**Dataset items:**
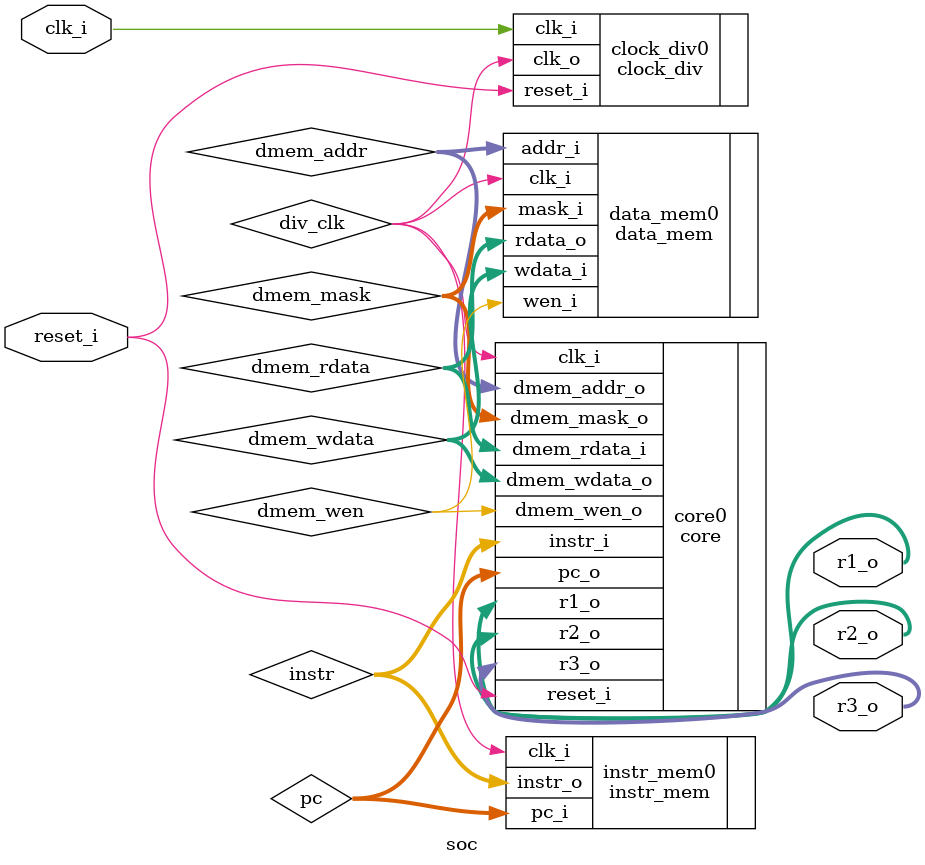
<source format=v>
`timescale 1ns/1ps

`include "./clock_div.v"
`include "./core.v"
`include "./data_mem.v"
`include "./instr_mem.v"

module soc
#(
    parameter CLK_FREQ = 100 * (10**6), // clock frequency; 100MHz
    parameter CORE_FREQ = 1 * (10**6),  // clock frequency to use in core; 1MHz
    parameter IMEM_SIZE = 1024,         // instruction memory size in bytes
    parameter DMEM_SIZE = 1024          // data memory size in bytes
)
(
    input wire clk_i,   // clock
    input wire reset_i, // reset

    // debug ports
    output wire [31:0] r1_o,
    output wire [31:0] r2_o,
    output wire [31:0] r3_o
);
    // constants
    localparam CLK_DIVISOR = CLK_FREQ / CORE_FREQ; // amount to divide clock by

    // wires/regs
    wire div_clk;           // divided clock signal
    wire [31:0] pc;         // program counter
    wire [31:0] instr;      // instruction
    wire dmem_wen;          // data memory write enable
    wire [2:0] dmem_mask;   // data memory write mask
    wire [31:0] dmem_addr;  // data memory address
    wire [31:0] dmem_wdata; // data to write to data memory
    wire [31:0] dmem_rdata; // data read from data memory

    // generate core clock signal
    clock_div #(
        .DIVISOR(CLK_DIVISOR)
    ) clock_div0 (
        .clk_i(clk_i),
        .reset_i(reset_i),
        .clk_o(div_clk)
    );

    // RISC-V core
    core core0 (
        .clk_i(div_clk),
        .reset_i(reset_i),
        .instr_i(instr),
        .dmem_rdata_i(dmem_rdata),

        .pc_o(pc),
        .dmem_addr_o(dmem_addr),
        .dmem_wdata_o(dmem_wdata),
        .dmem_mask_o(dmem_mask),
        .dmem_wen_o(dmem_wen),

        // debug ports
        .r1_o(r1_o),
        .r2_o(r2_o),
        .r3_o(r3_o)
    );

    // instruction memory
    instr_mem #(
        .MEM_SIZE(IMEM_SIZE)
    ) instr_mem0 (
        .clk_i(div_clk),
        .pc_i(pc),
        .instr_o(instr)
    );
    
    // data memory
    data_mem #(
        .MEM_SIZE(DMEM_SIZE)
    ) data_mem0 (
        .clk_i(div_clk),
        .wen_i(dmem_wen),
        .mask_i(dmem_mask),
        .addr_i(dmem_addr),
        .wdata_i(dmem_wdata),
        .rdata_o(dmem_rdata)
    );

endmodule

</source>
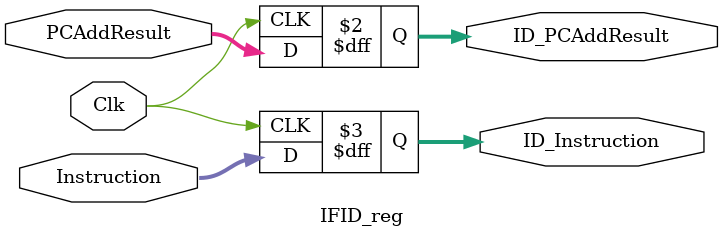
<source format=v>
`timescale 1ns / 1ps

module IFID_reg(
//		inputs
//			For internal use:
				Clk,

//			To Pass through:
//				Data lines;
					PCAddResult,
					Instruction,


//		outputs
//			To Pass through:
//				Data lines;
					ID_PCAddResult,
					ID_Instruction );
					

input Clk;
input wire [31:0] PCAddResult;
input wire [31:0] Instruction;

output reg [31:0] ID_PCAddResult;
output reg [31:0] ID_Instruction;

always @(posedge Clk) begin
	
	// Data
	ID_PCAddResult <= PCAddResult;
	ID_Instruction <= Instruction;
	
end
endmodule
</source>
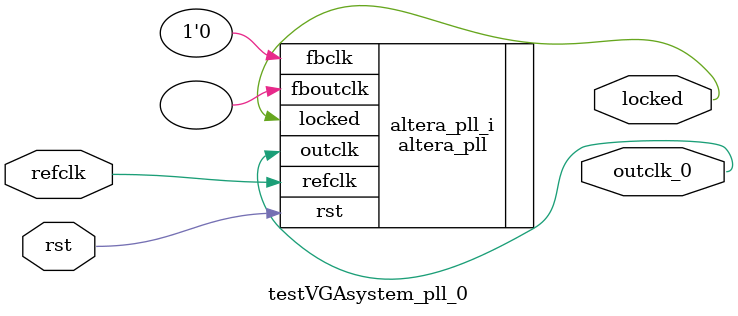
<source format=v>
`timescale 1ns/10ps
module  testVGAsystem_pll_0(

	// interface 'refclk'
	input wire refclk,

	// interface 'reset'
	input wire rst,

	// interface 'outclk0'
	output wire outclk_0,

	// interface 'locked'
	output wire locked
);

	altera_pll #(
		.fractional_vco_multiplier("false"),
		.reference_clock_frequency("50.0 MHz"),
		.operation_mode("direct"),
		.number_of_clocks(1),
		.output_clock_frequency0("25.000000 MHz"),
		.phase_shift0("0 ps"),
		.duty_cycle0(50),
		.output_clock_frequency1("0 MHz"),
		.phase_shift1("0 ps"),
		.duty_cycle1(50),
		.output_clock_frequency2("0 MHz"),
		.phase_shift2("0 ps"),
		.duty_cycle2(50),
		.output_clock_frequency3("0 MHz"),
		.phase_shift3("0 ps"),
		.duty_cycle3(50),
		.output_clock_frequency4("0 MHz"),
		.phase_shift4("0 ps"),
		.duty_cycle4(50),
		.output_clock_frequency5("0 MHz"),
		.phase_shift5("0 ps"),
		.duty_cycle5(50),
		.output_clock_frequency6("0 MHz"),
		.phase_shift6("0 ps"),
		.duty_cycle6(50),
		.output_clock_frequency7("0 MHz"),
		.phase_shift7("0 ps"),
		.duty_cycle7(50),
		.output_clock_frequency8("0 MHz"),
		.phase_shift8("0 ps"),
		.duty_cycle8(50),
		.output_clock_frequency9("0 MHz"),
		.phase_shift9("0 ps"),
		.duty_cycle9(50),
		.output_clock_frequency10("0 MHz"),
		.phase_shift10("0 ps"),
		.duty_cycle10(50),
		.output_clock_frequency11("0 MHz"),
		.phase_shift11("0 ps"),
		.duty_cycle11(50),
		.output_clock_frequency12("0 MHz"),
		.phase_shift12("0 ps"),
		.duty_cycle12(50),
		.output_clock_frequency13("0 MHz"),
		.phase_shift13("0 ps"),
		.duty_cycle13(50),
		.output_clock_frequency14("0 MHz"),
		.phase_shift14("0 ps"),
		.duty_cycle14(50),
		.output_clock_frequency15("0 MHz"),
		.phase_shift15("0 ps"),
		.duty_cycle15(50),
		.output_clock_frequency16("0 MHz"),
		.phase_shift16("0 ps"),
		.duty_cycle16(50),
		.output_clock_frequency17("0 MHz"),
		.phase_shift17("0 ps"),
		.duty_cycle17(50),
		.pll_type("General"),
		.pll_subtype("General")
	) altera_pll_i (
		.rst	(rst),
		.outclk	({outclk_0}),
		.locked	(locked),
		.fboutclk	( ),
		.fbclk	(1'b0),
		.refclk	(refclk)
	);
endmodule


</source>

**ABOUT THIS EXERCISE:** Wherever the word "include" appears in a line of the data above, copy that line.

**REPLY TO THE EXERCISE:**
`include "./clock_div.v"
`include "./core.v"
`include "./data_mem.v"
`include "./instr_mem.v"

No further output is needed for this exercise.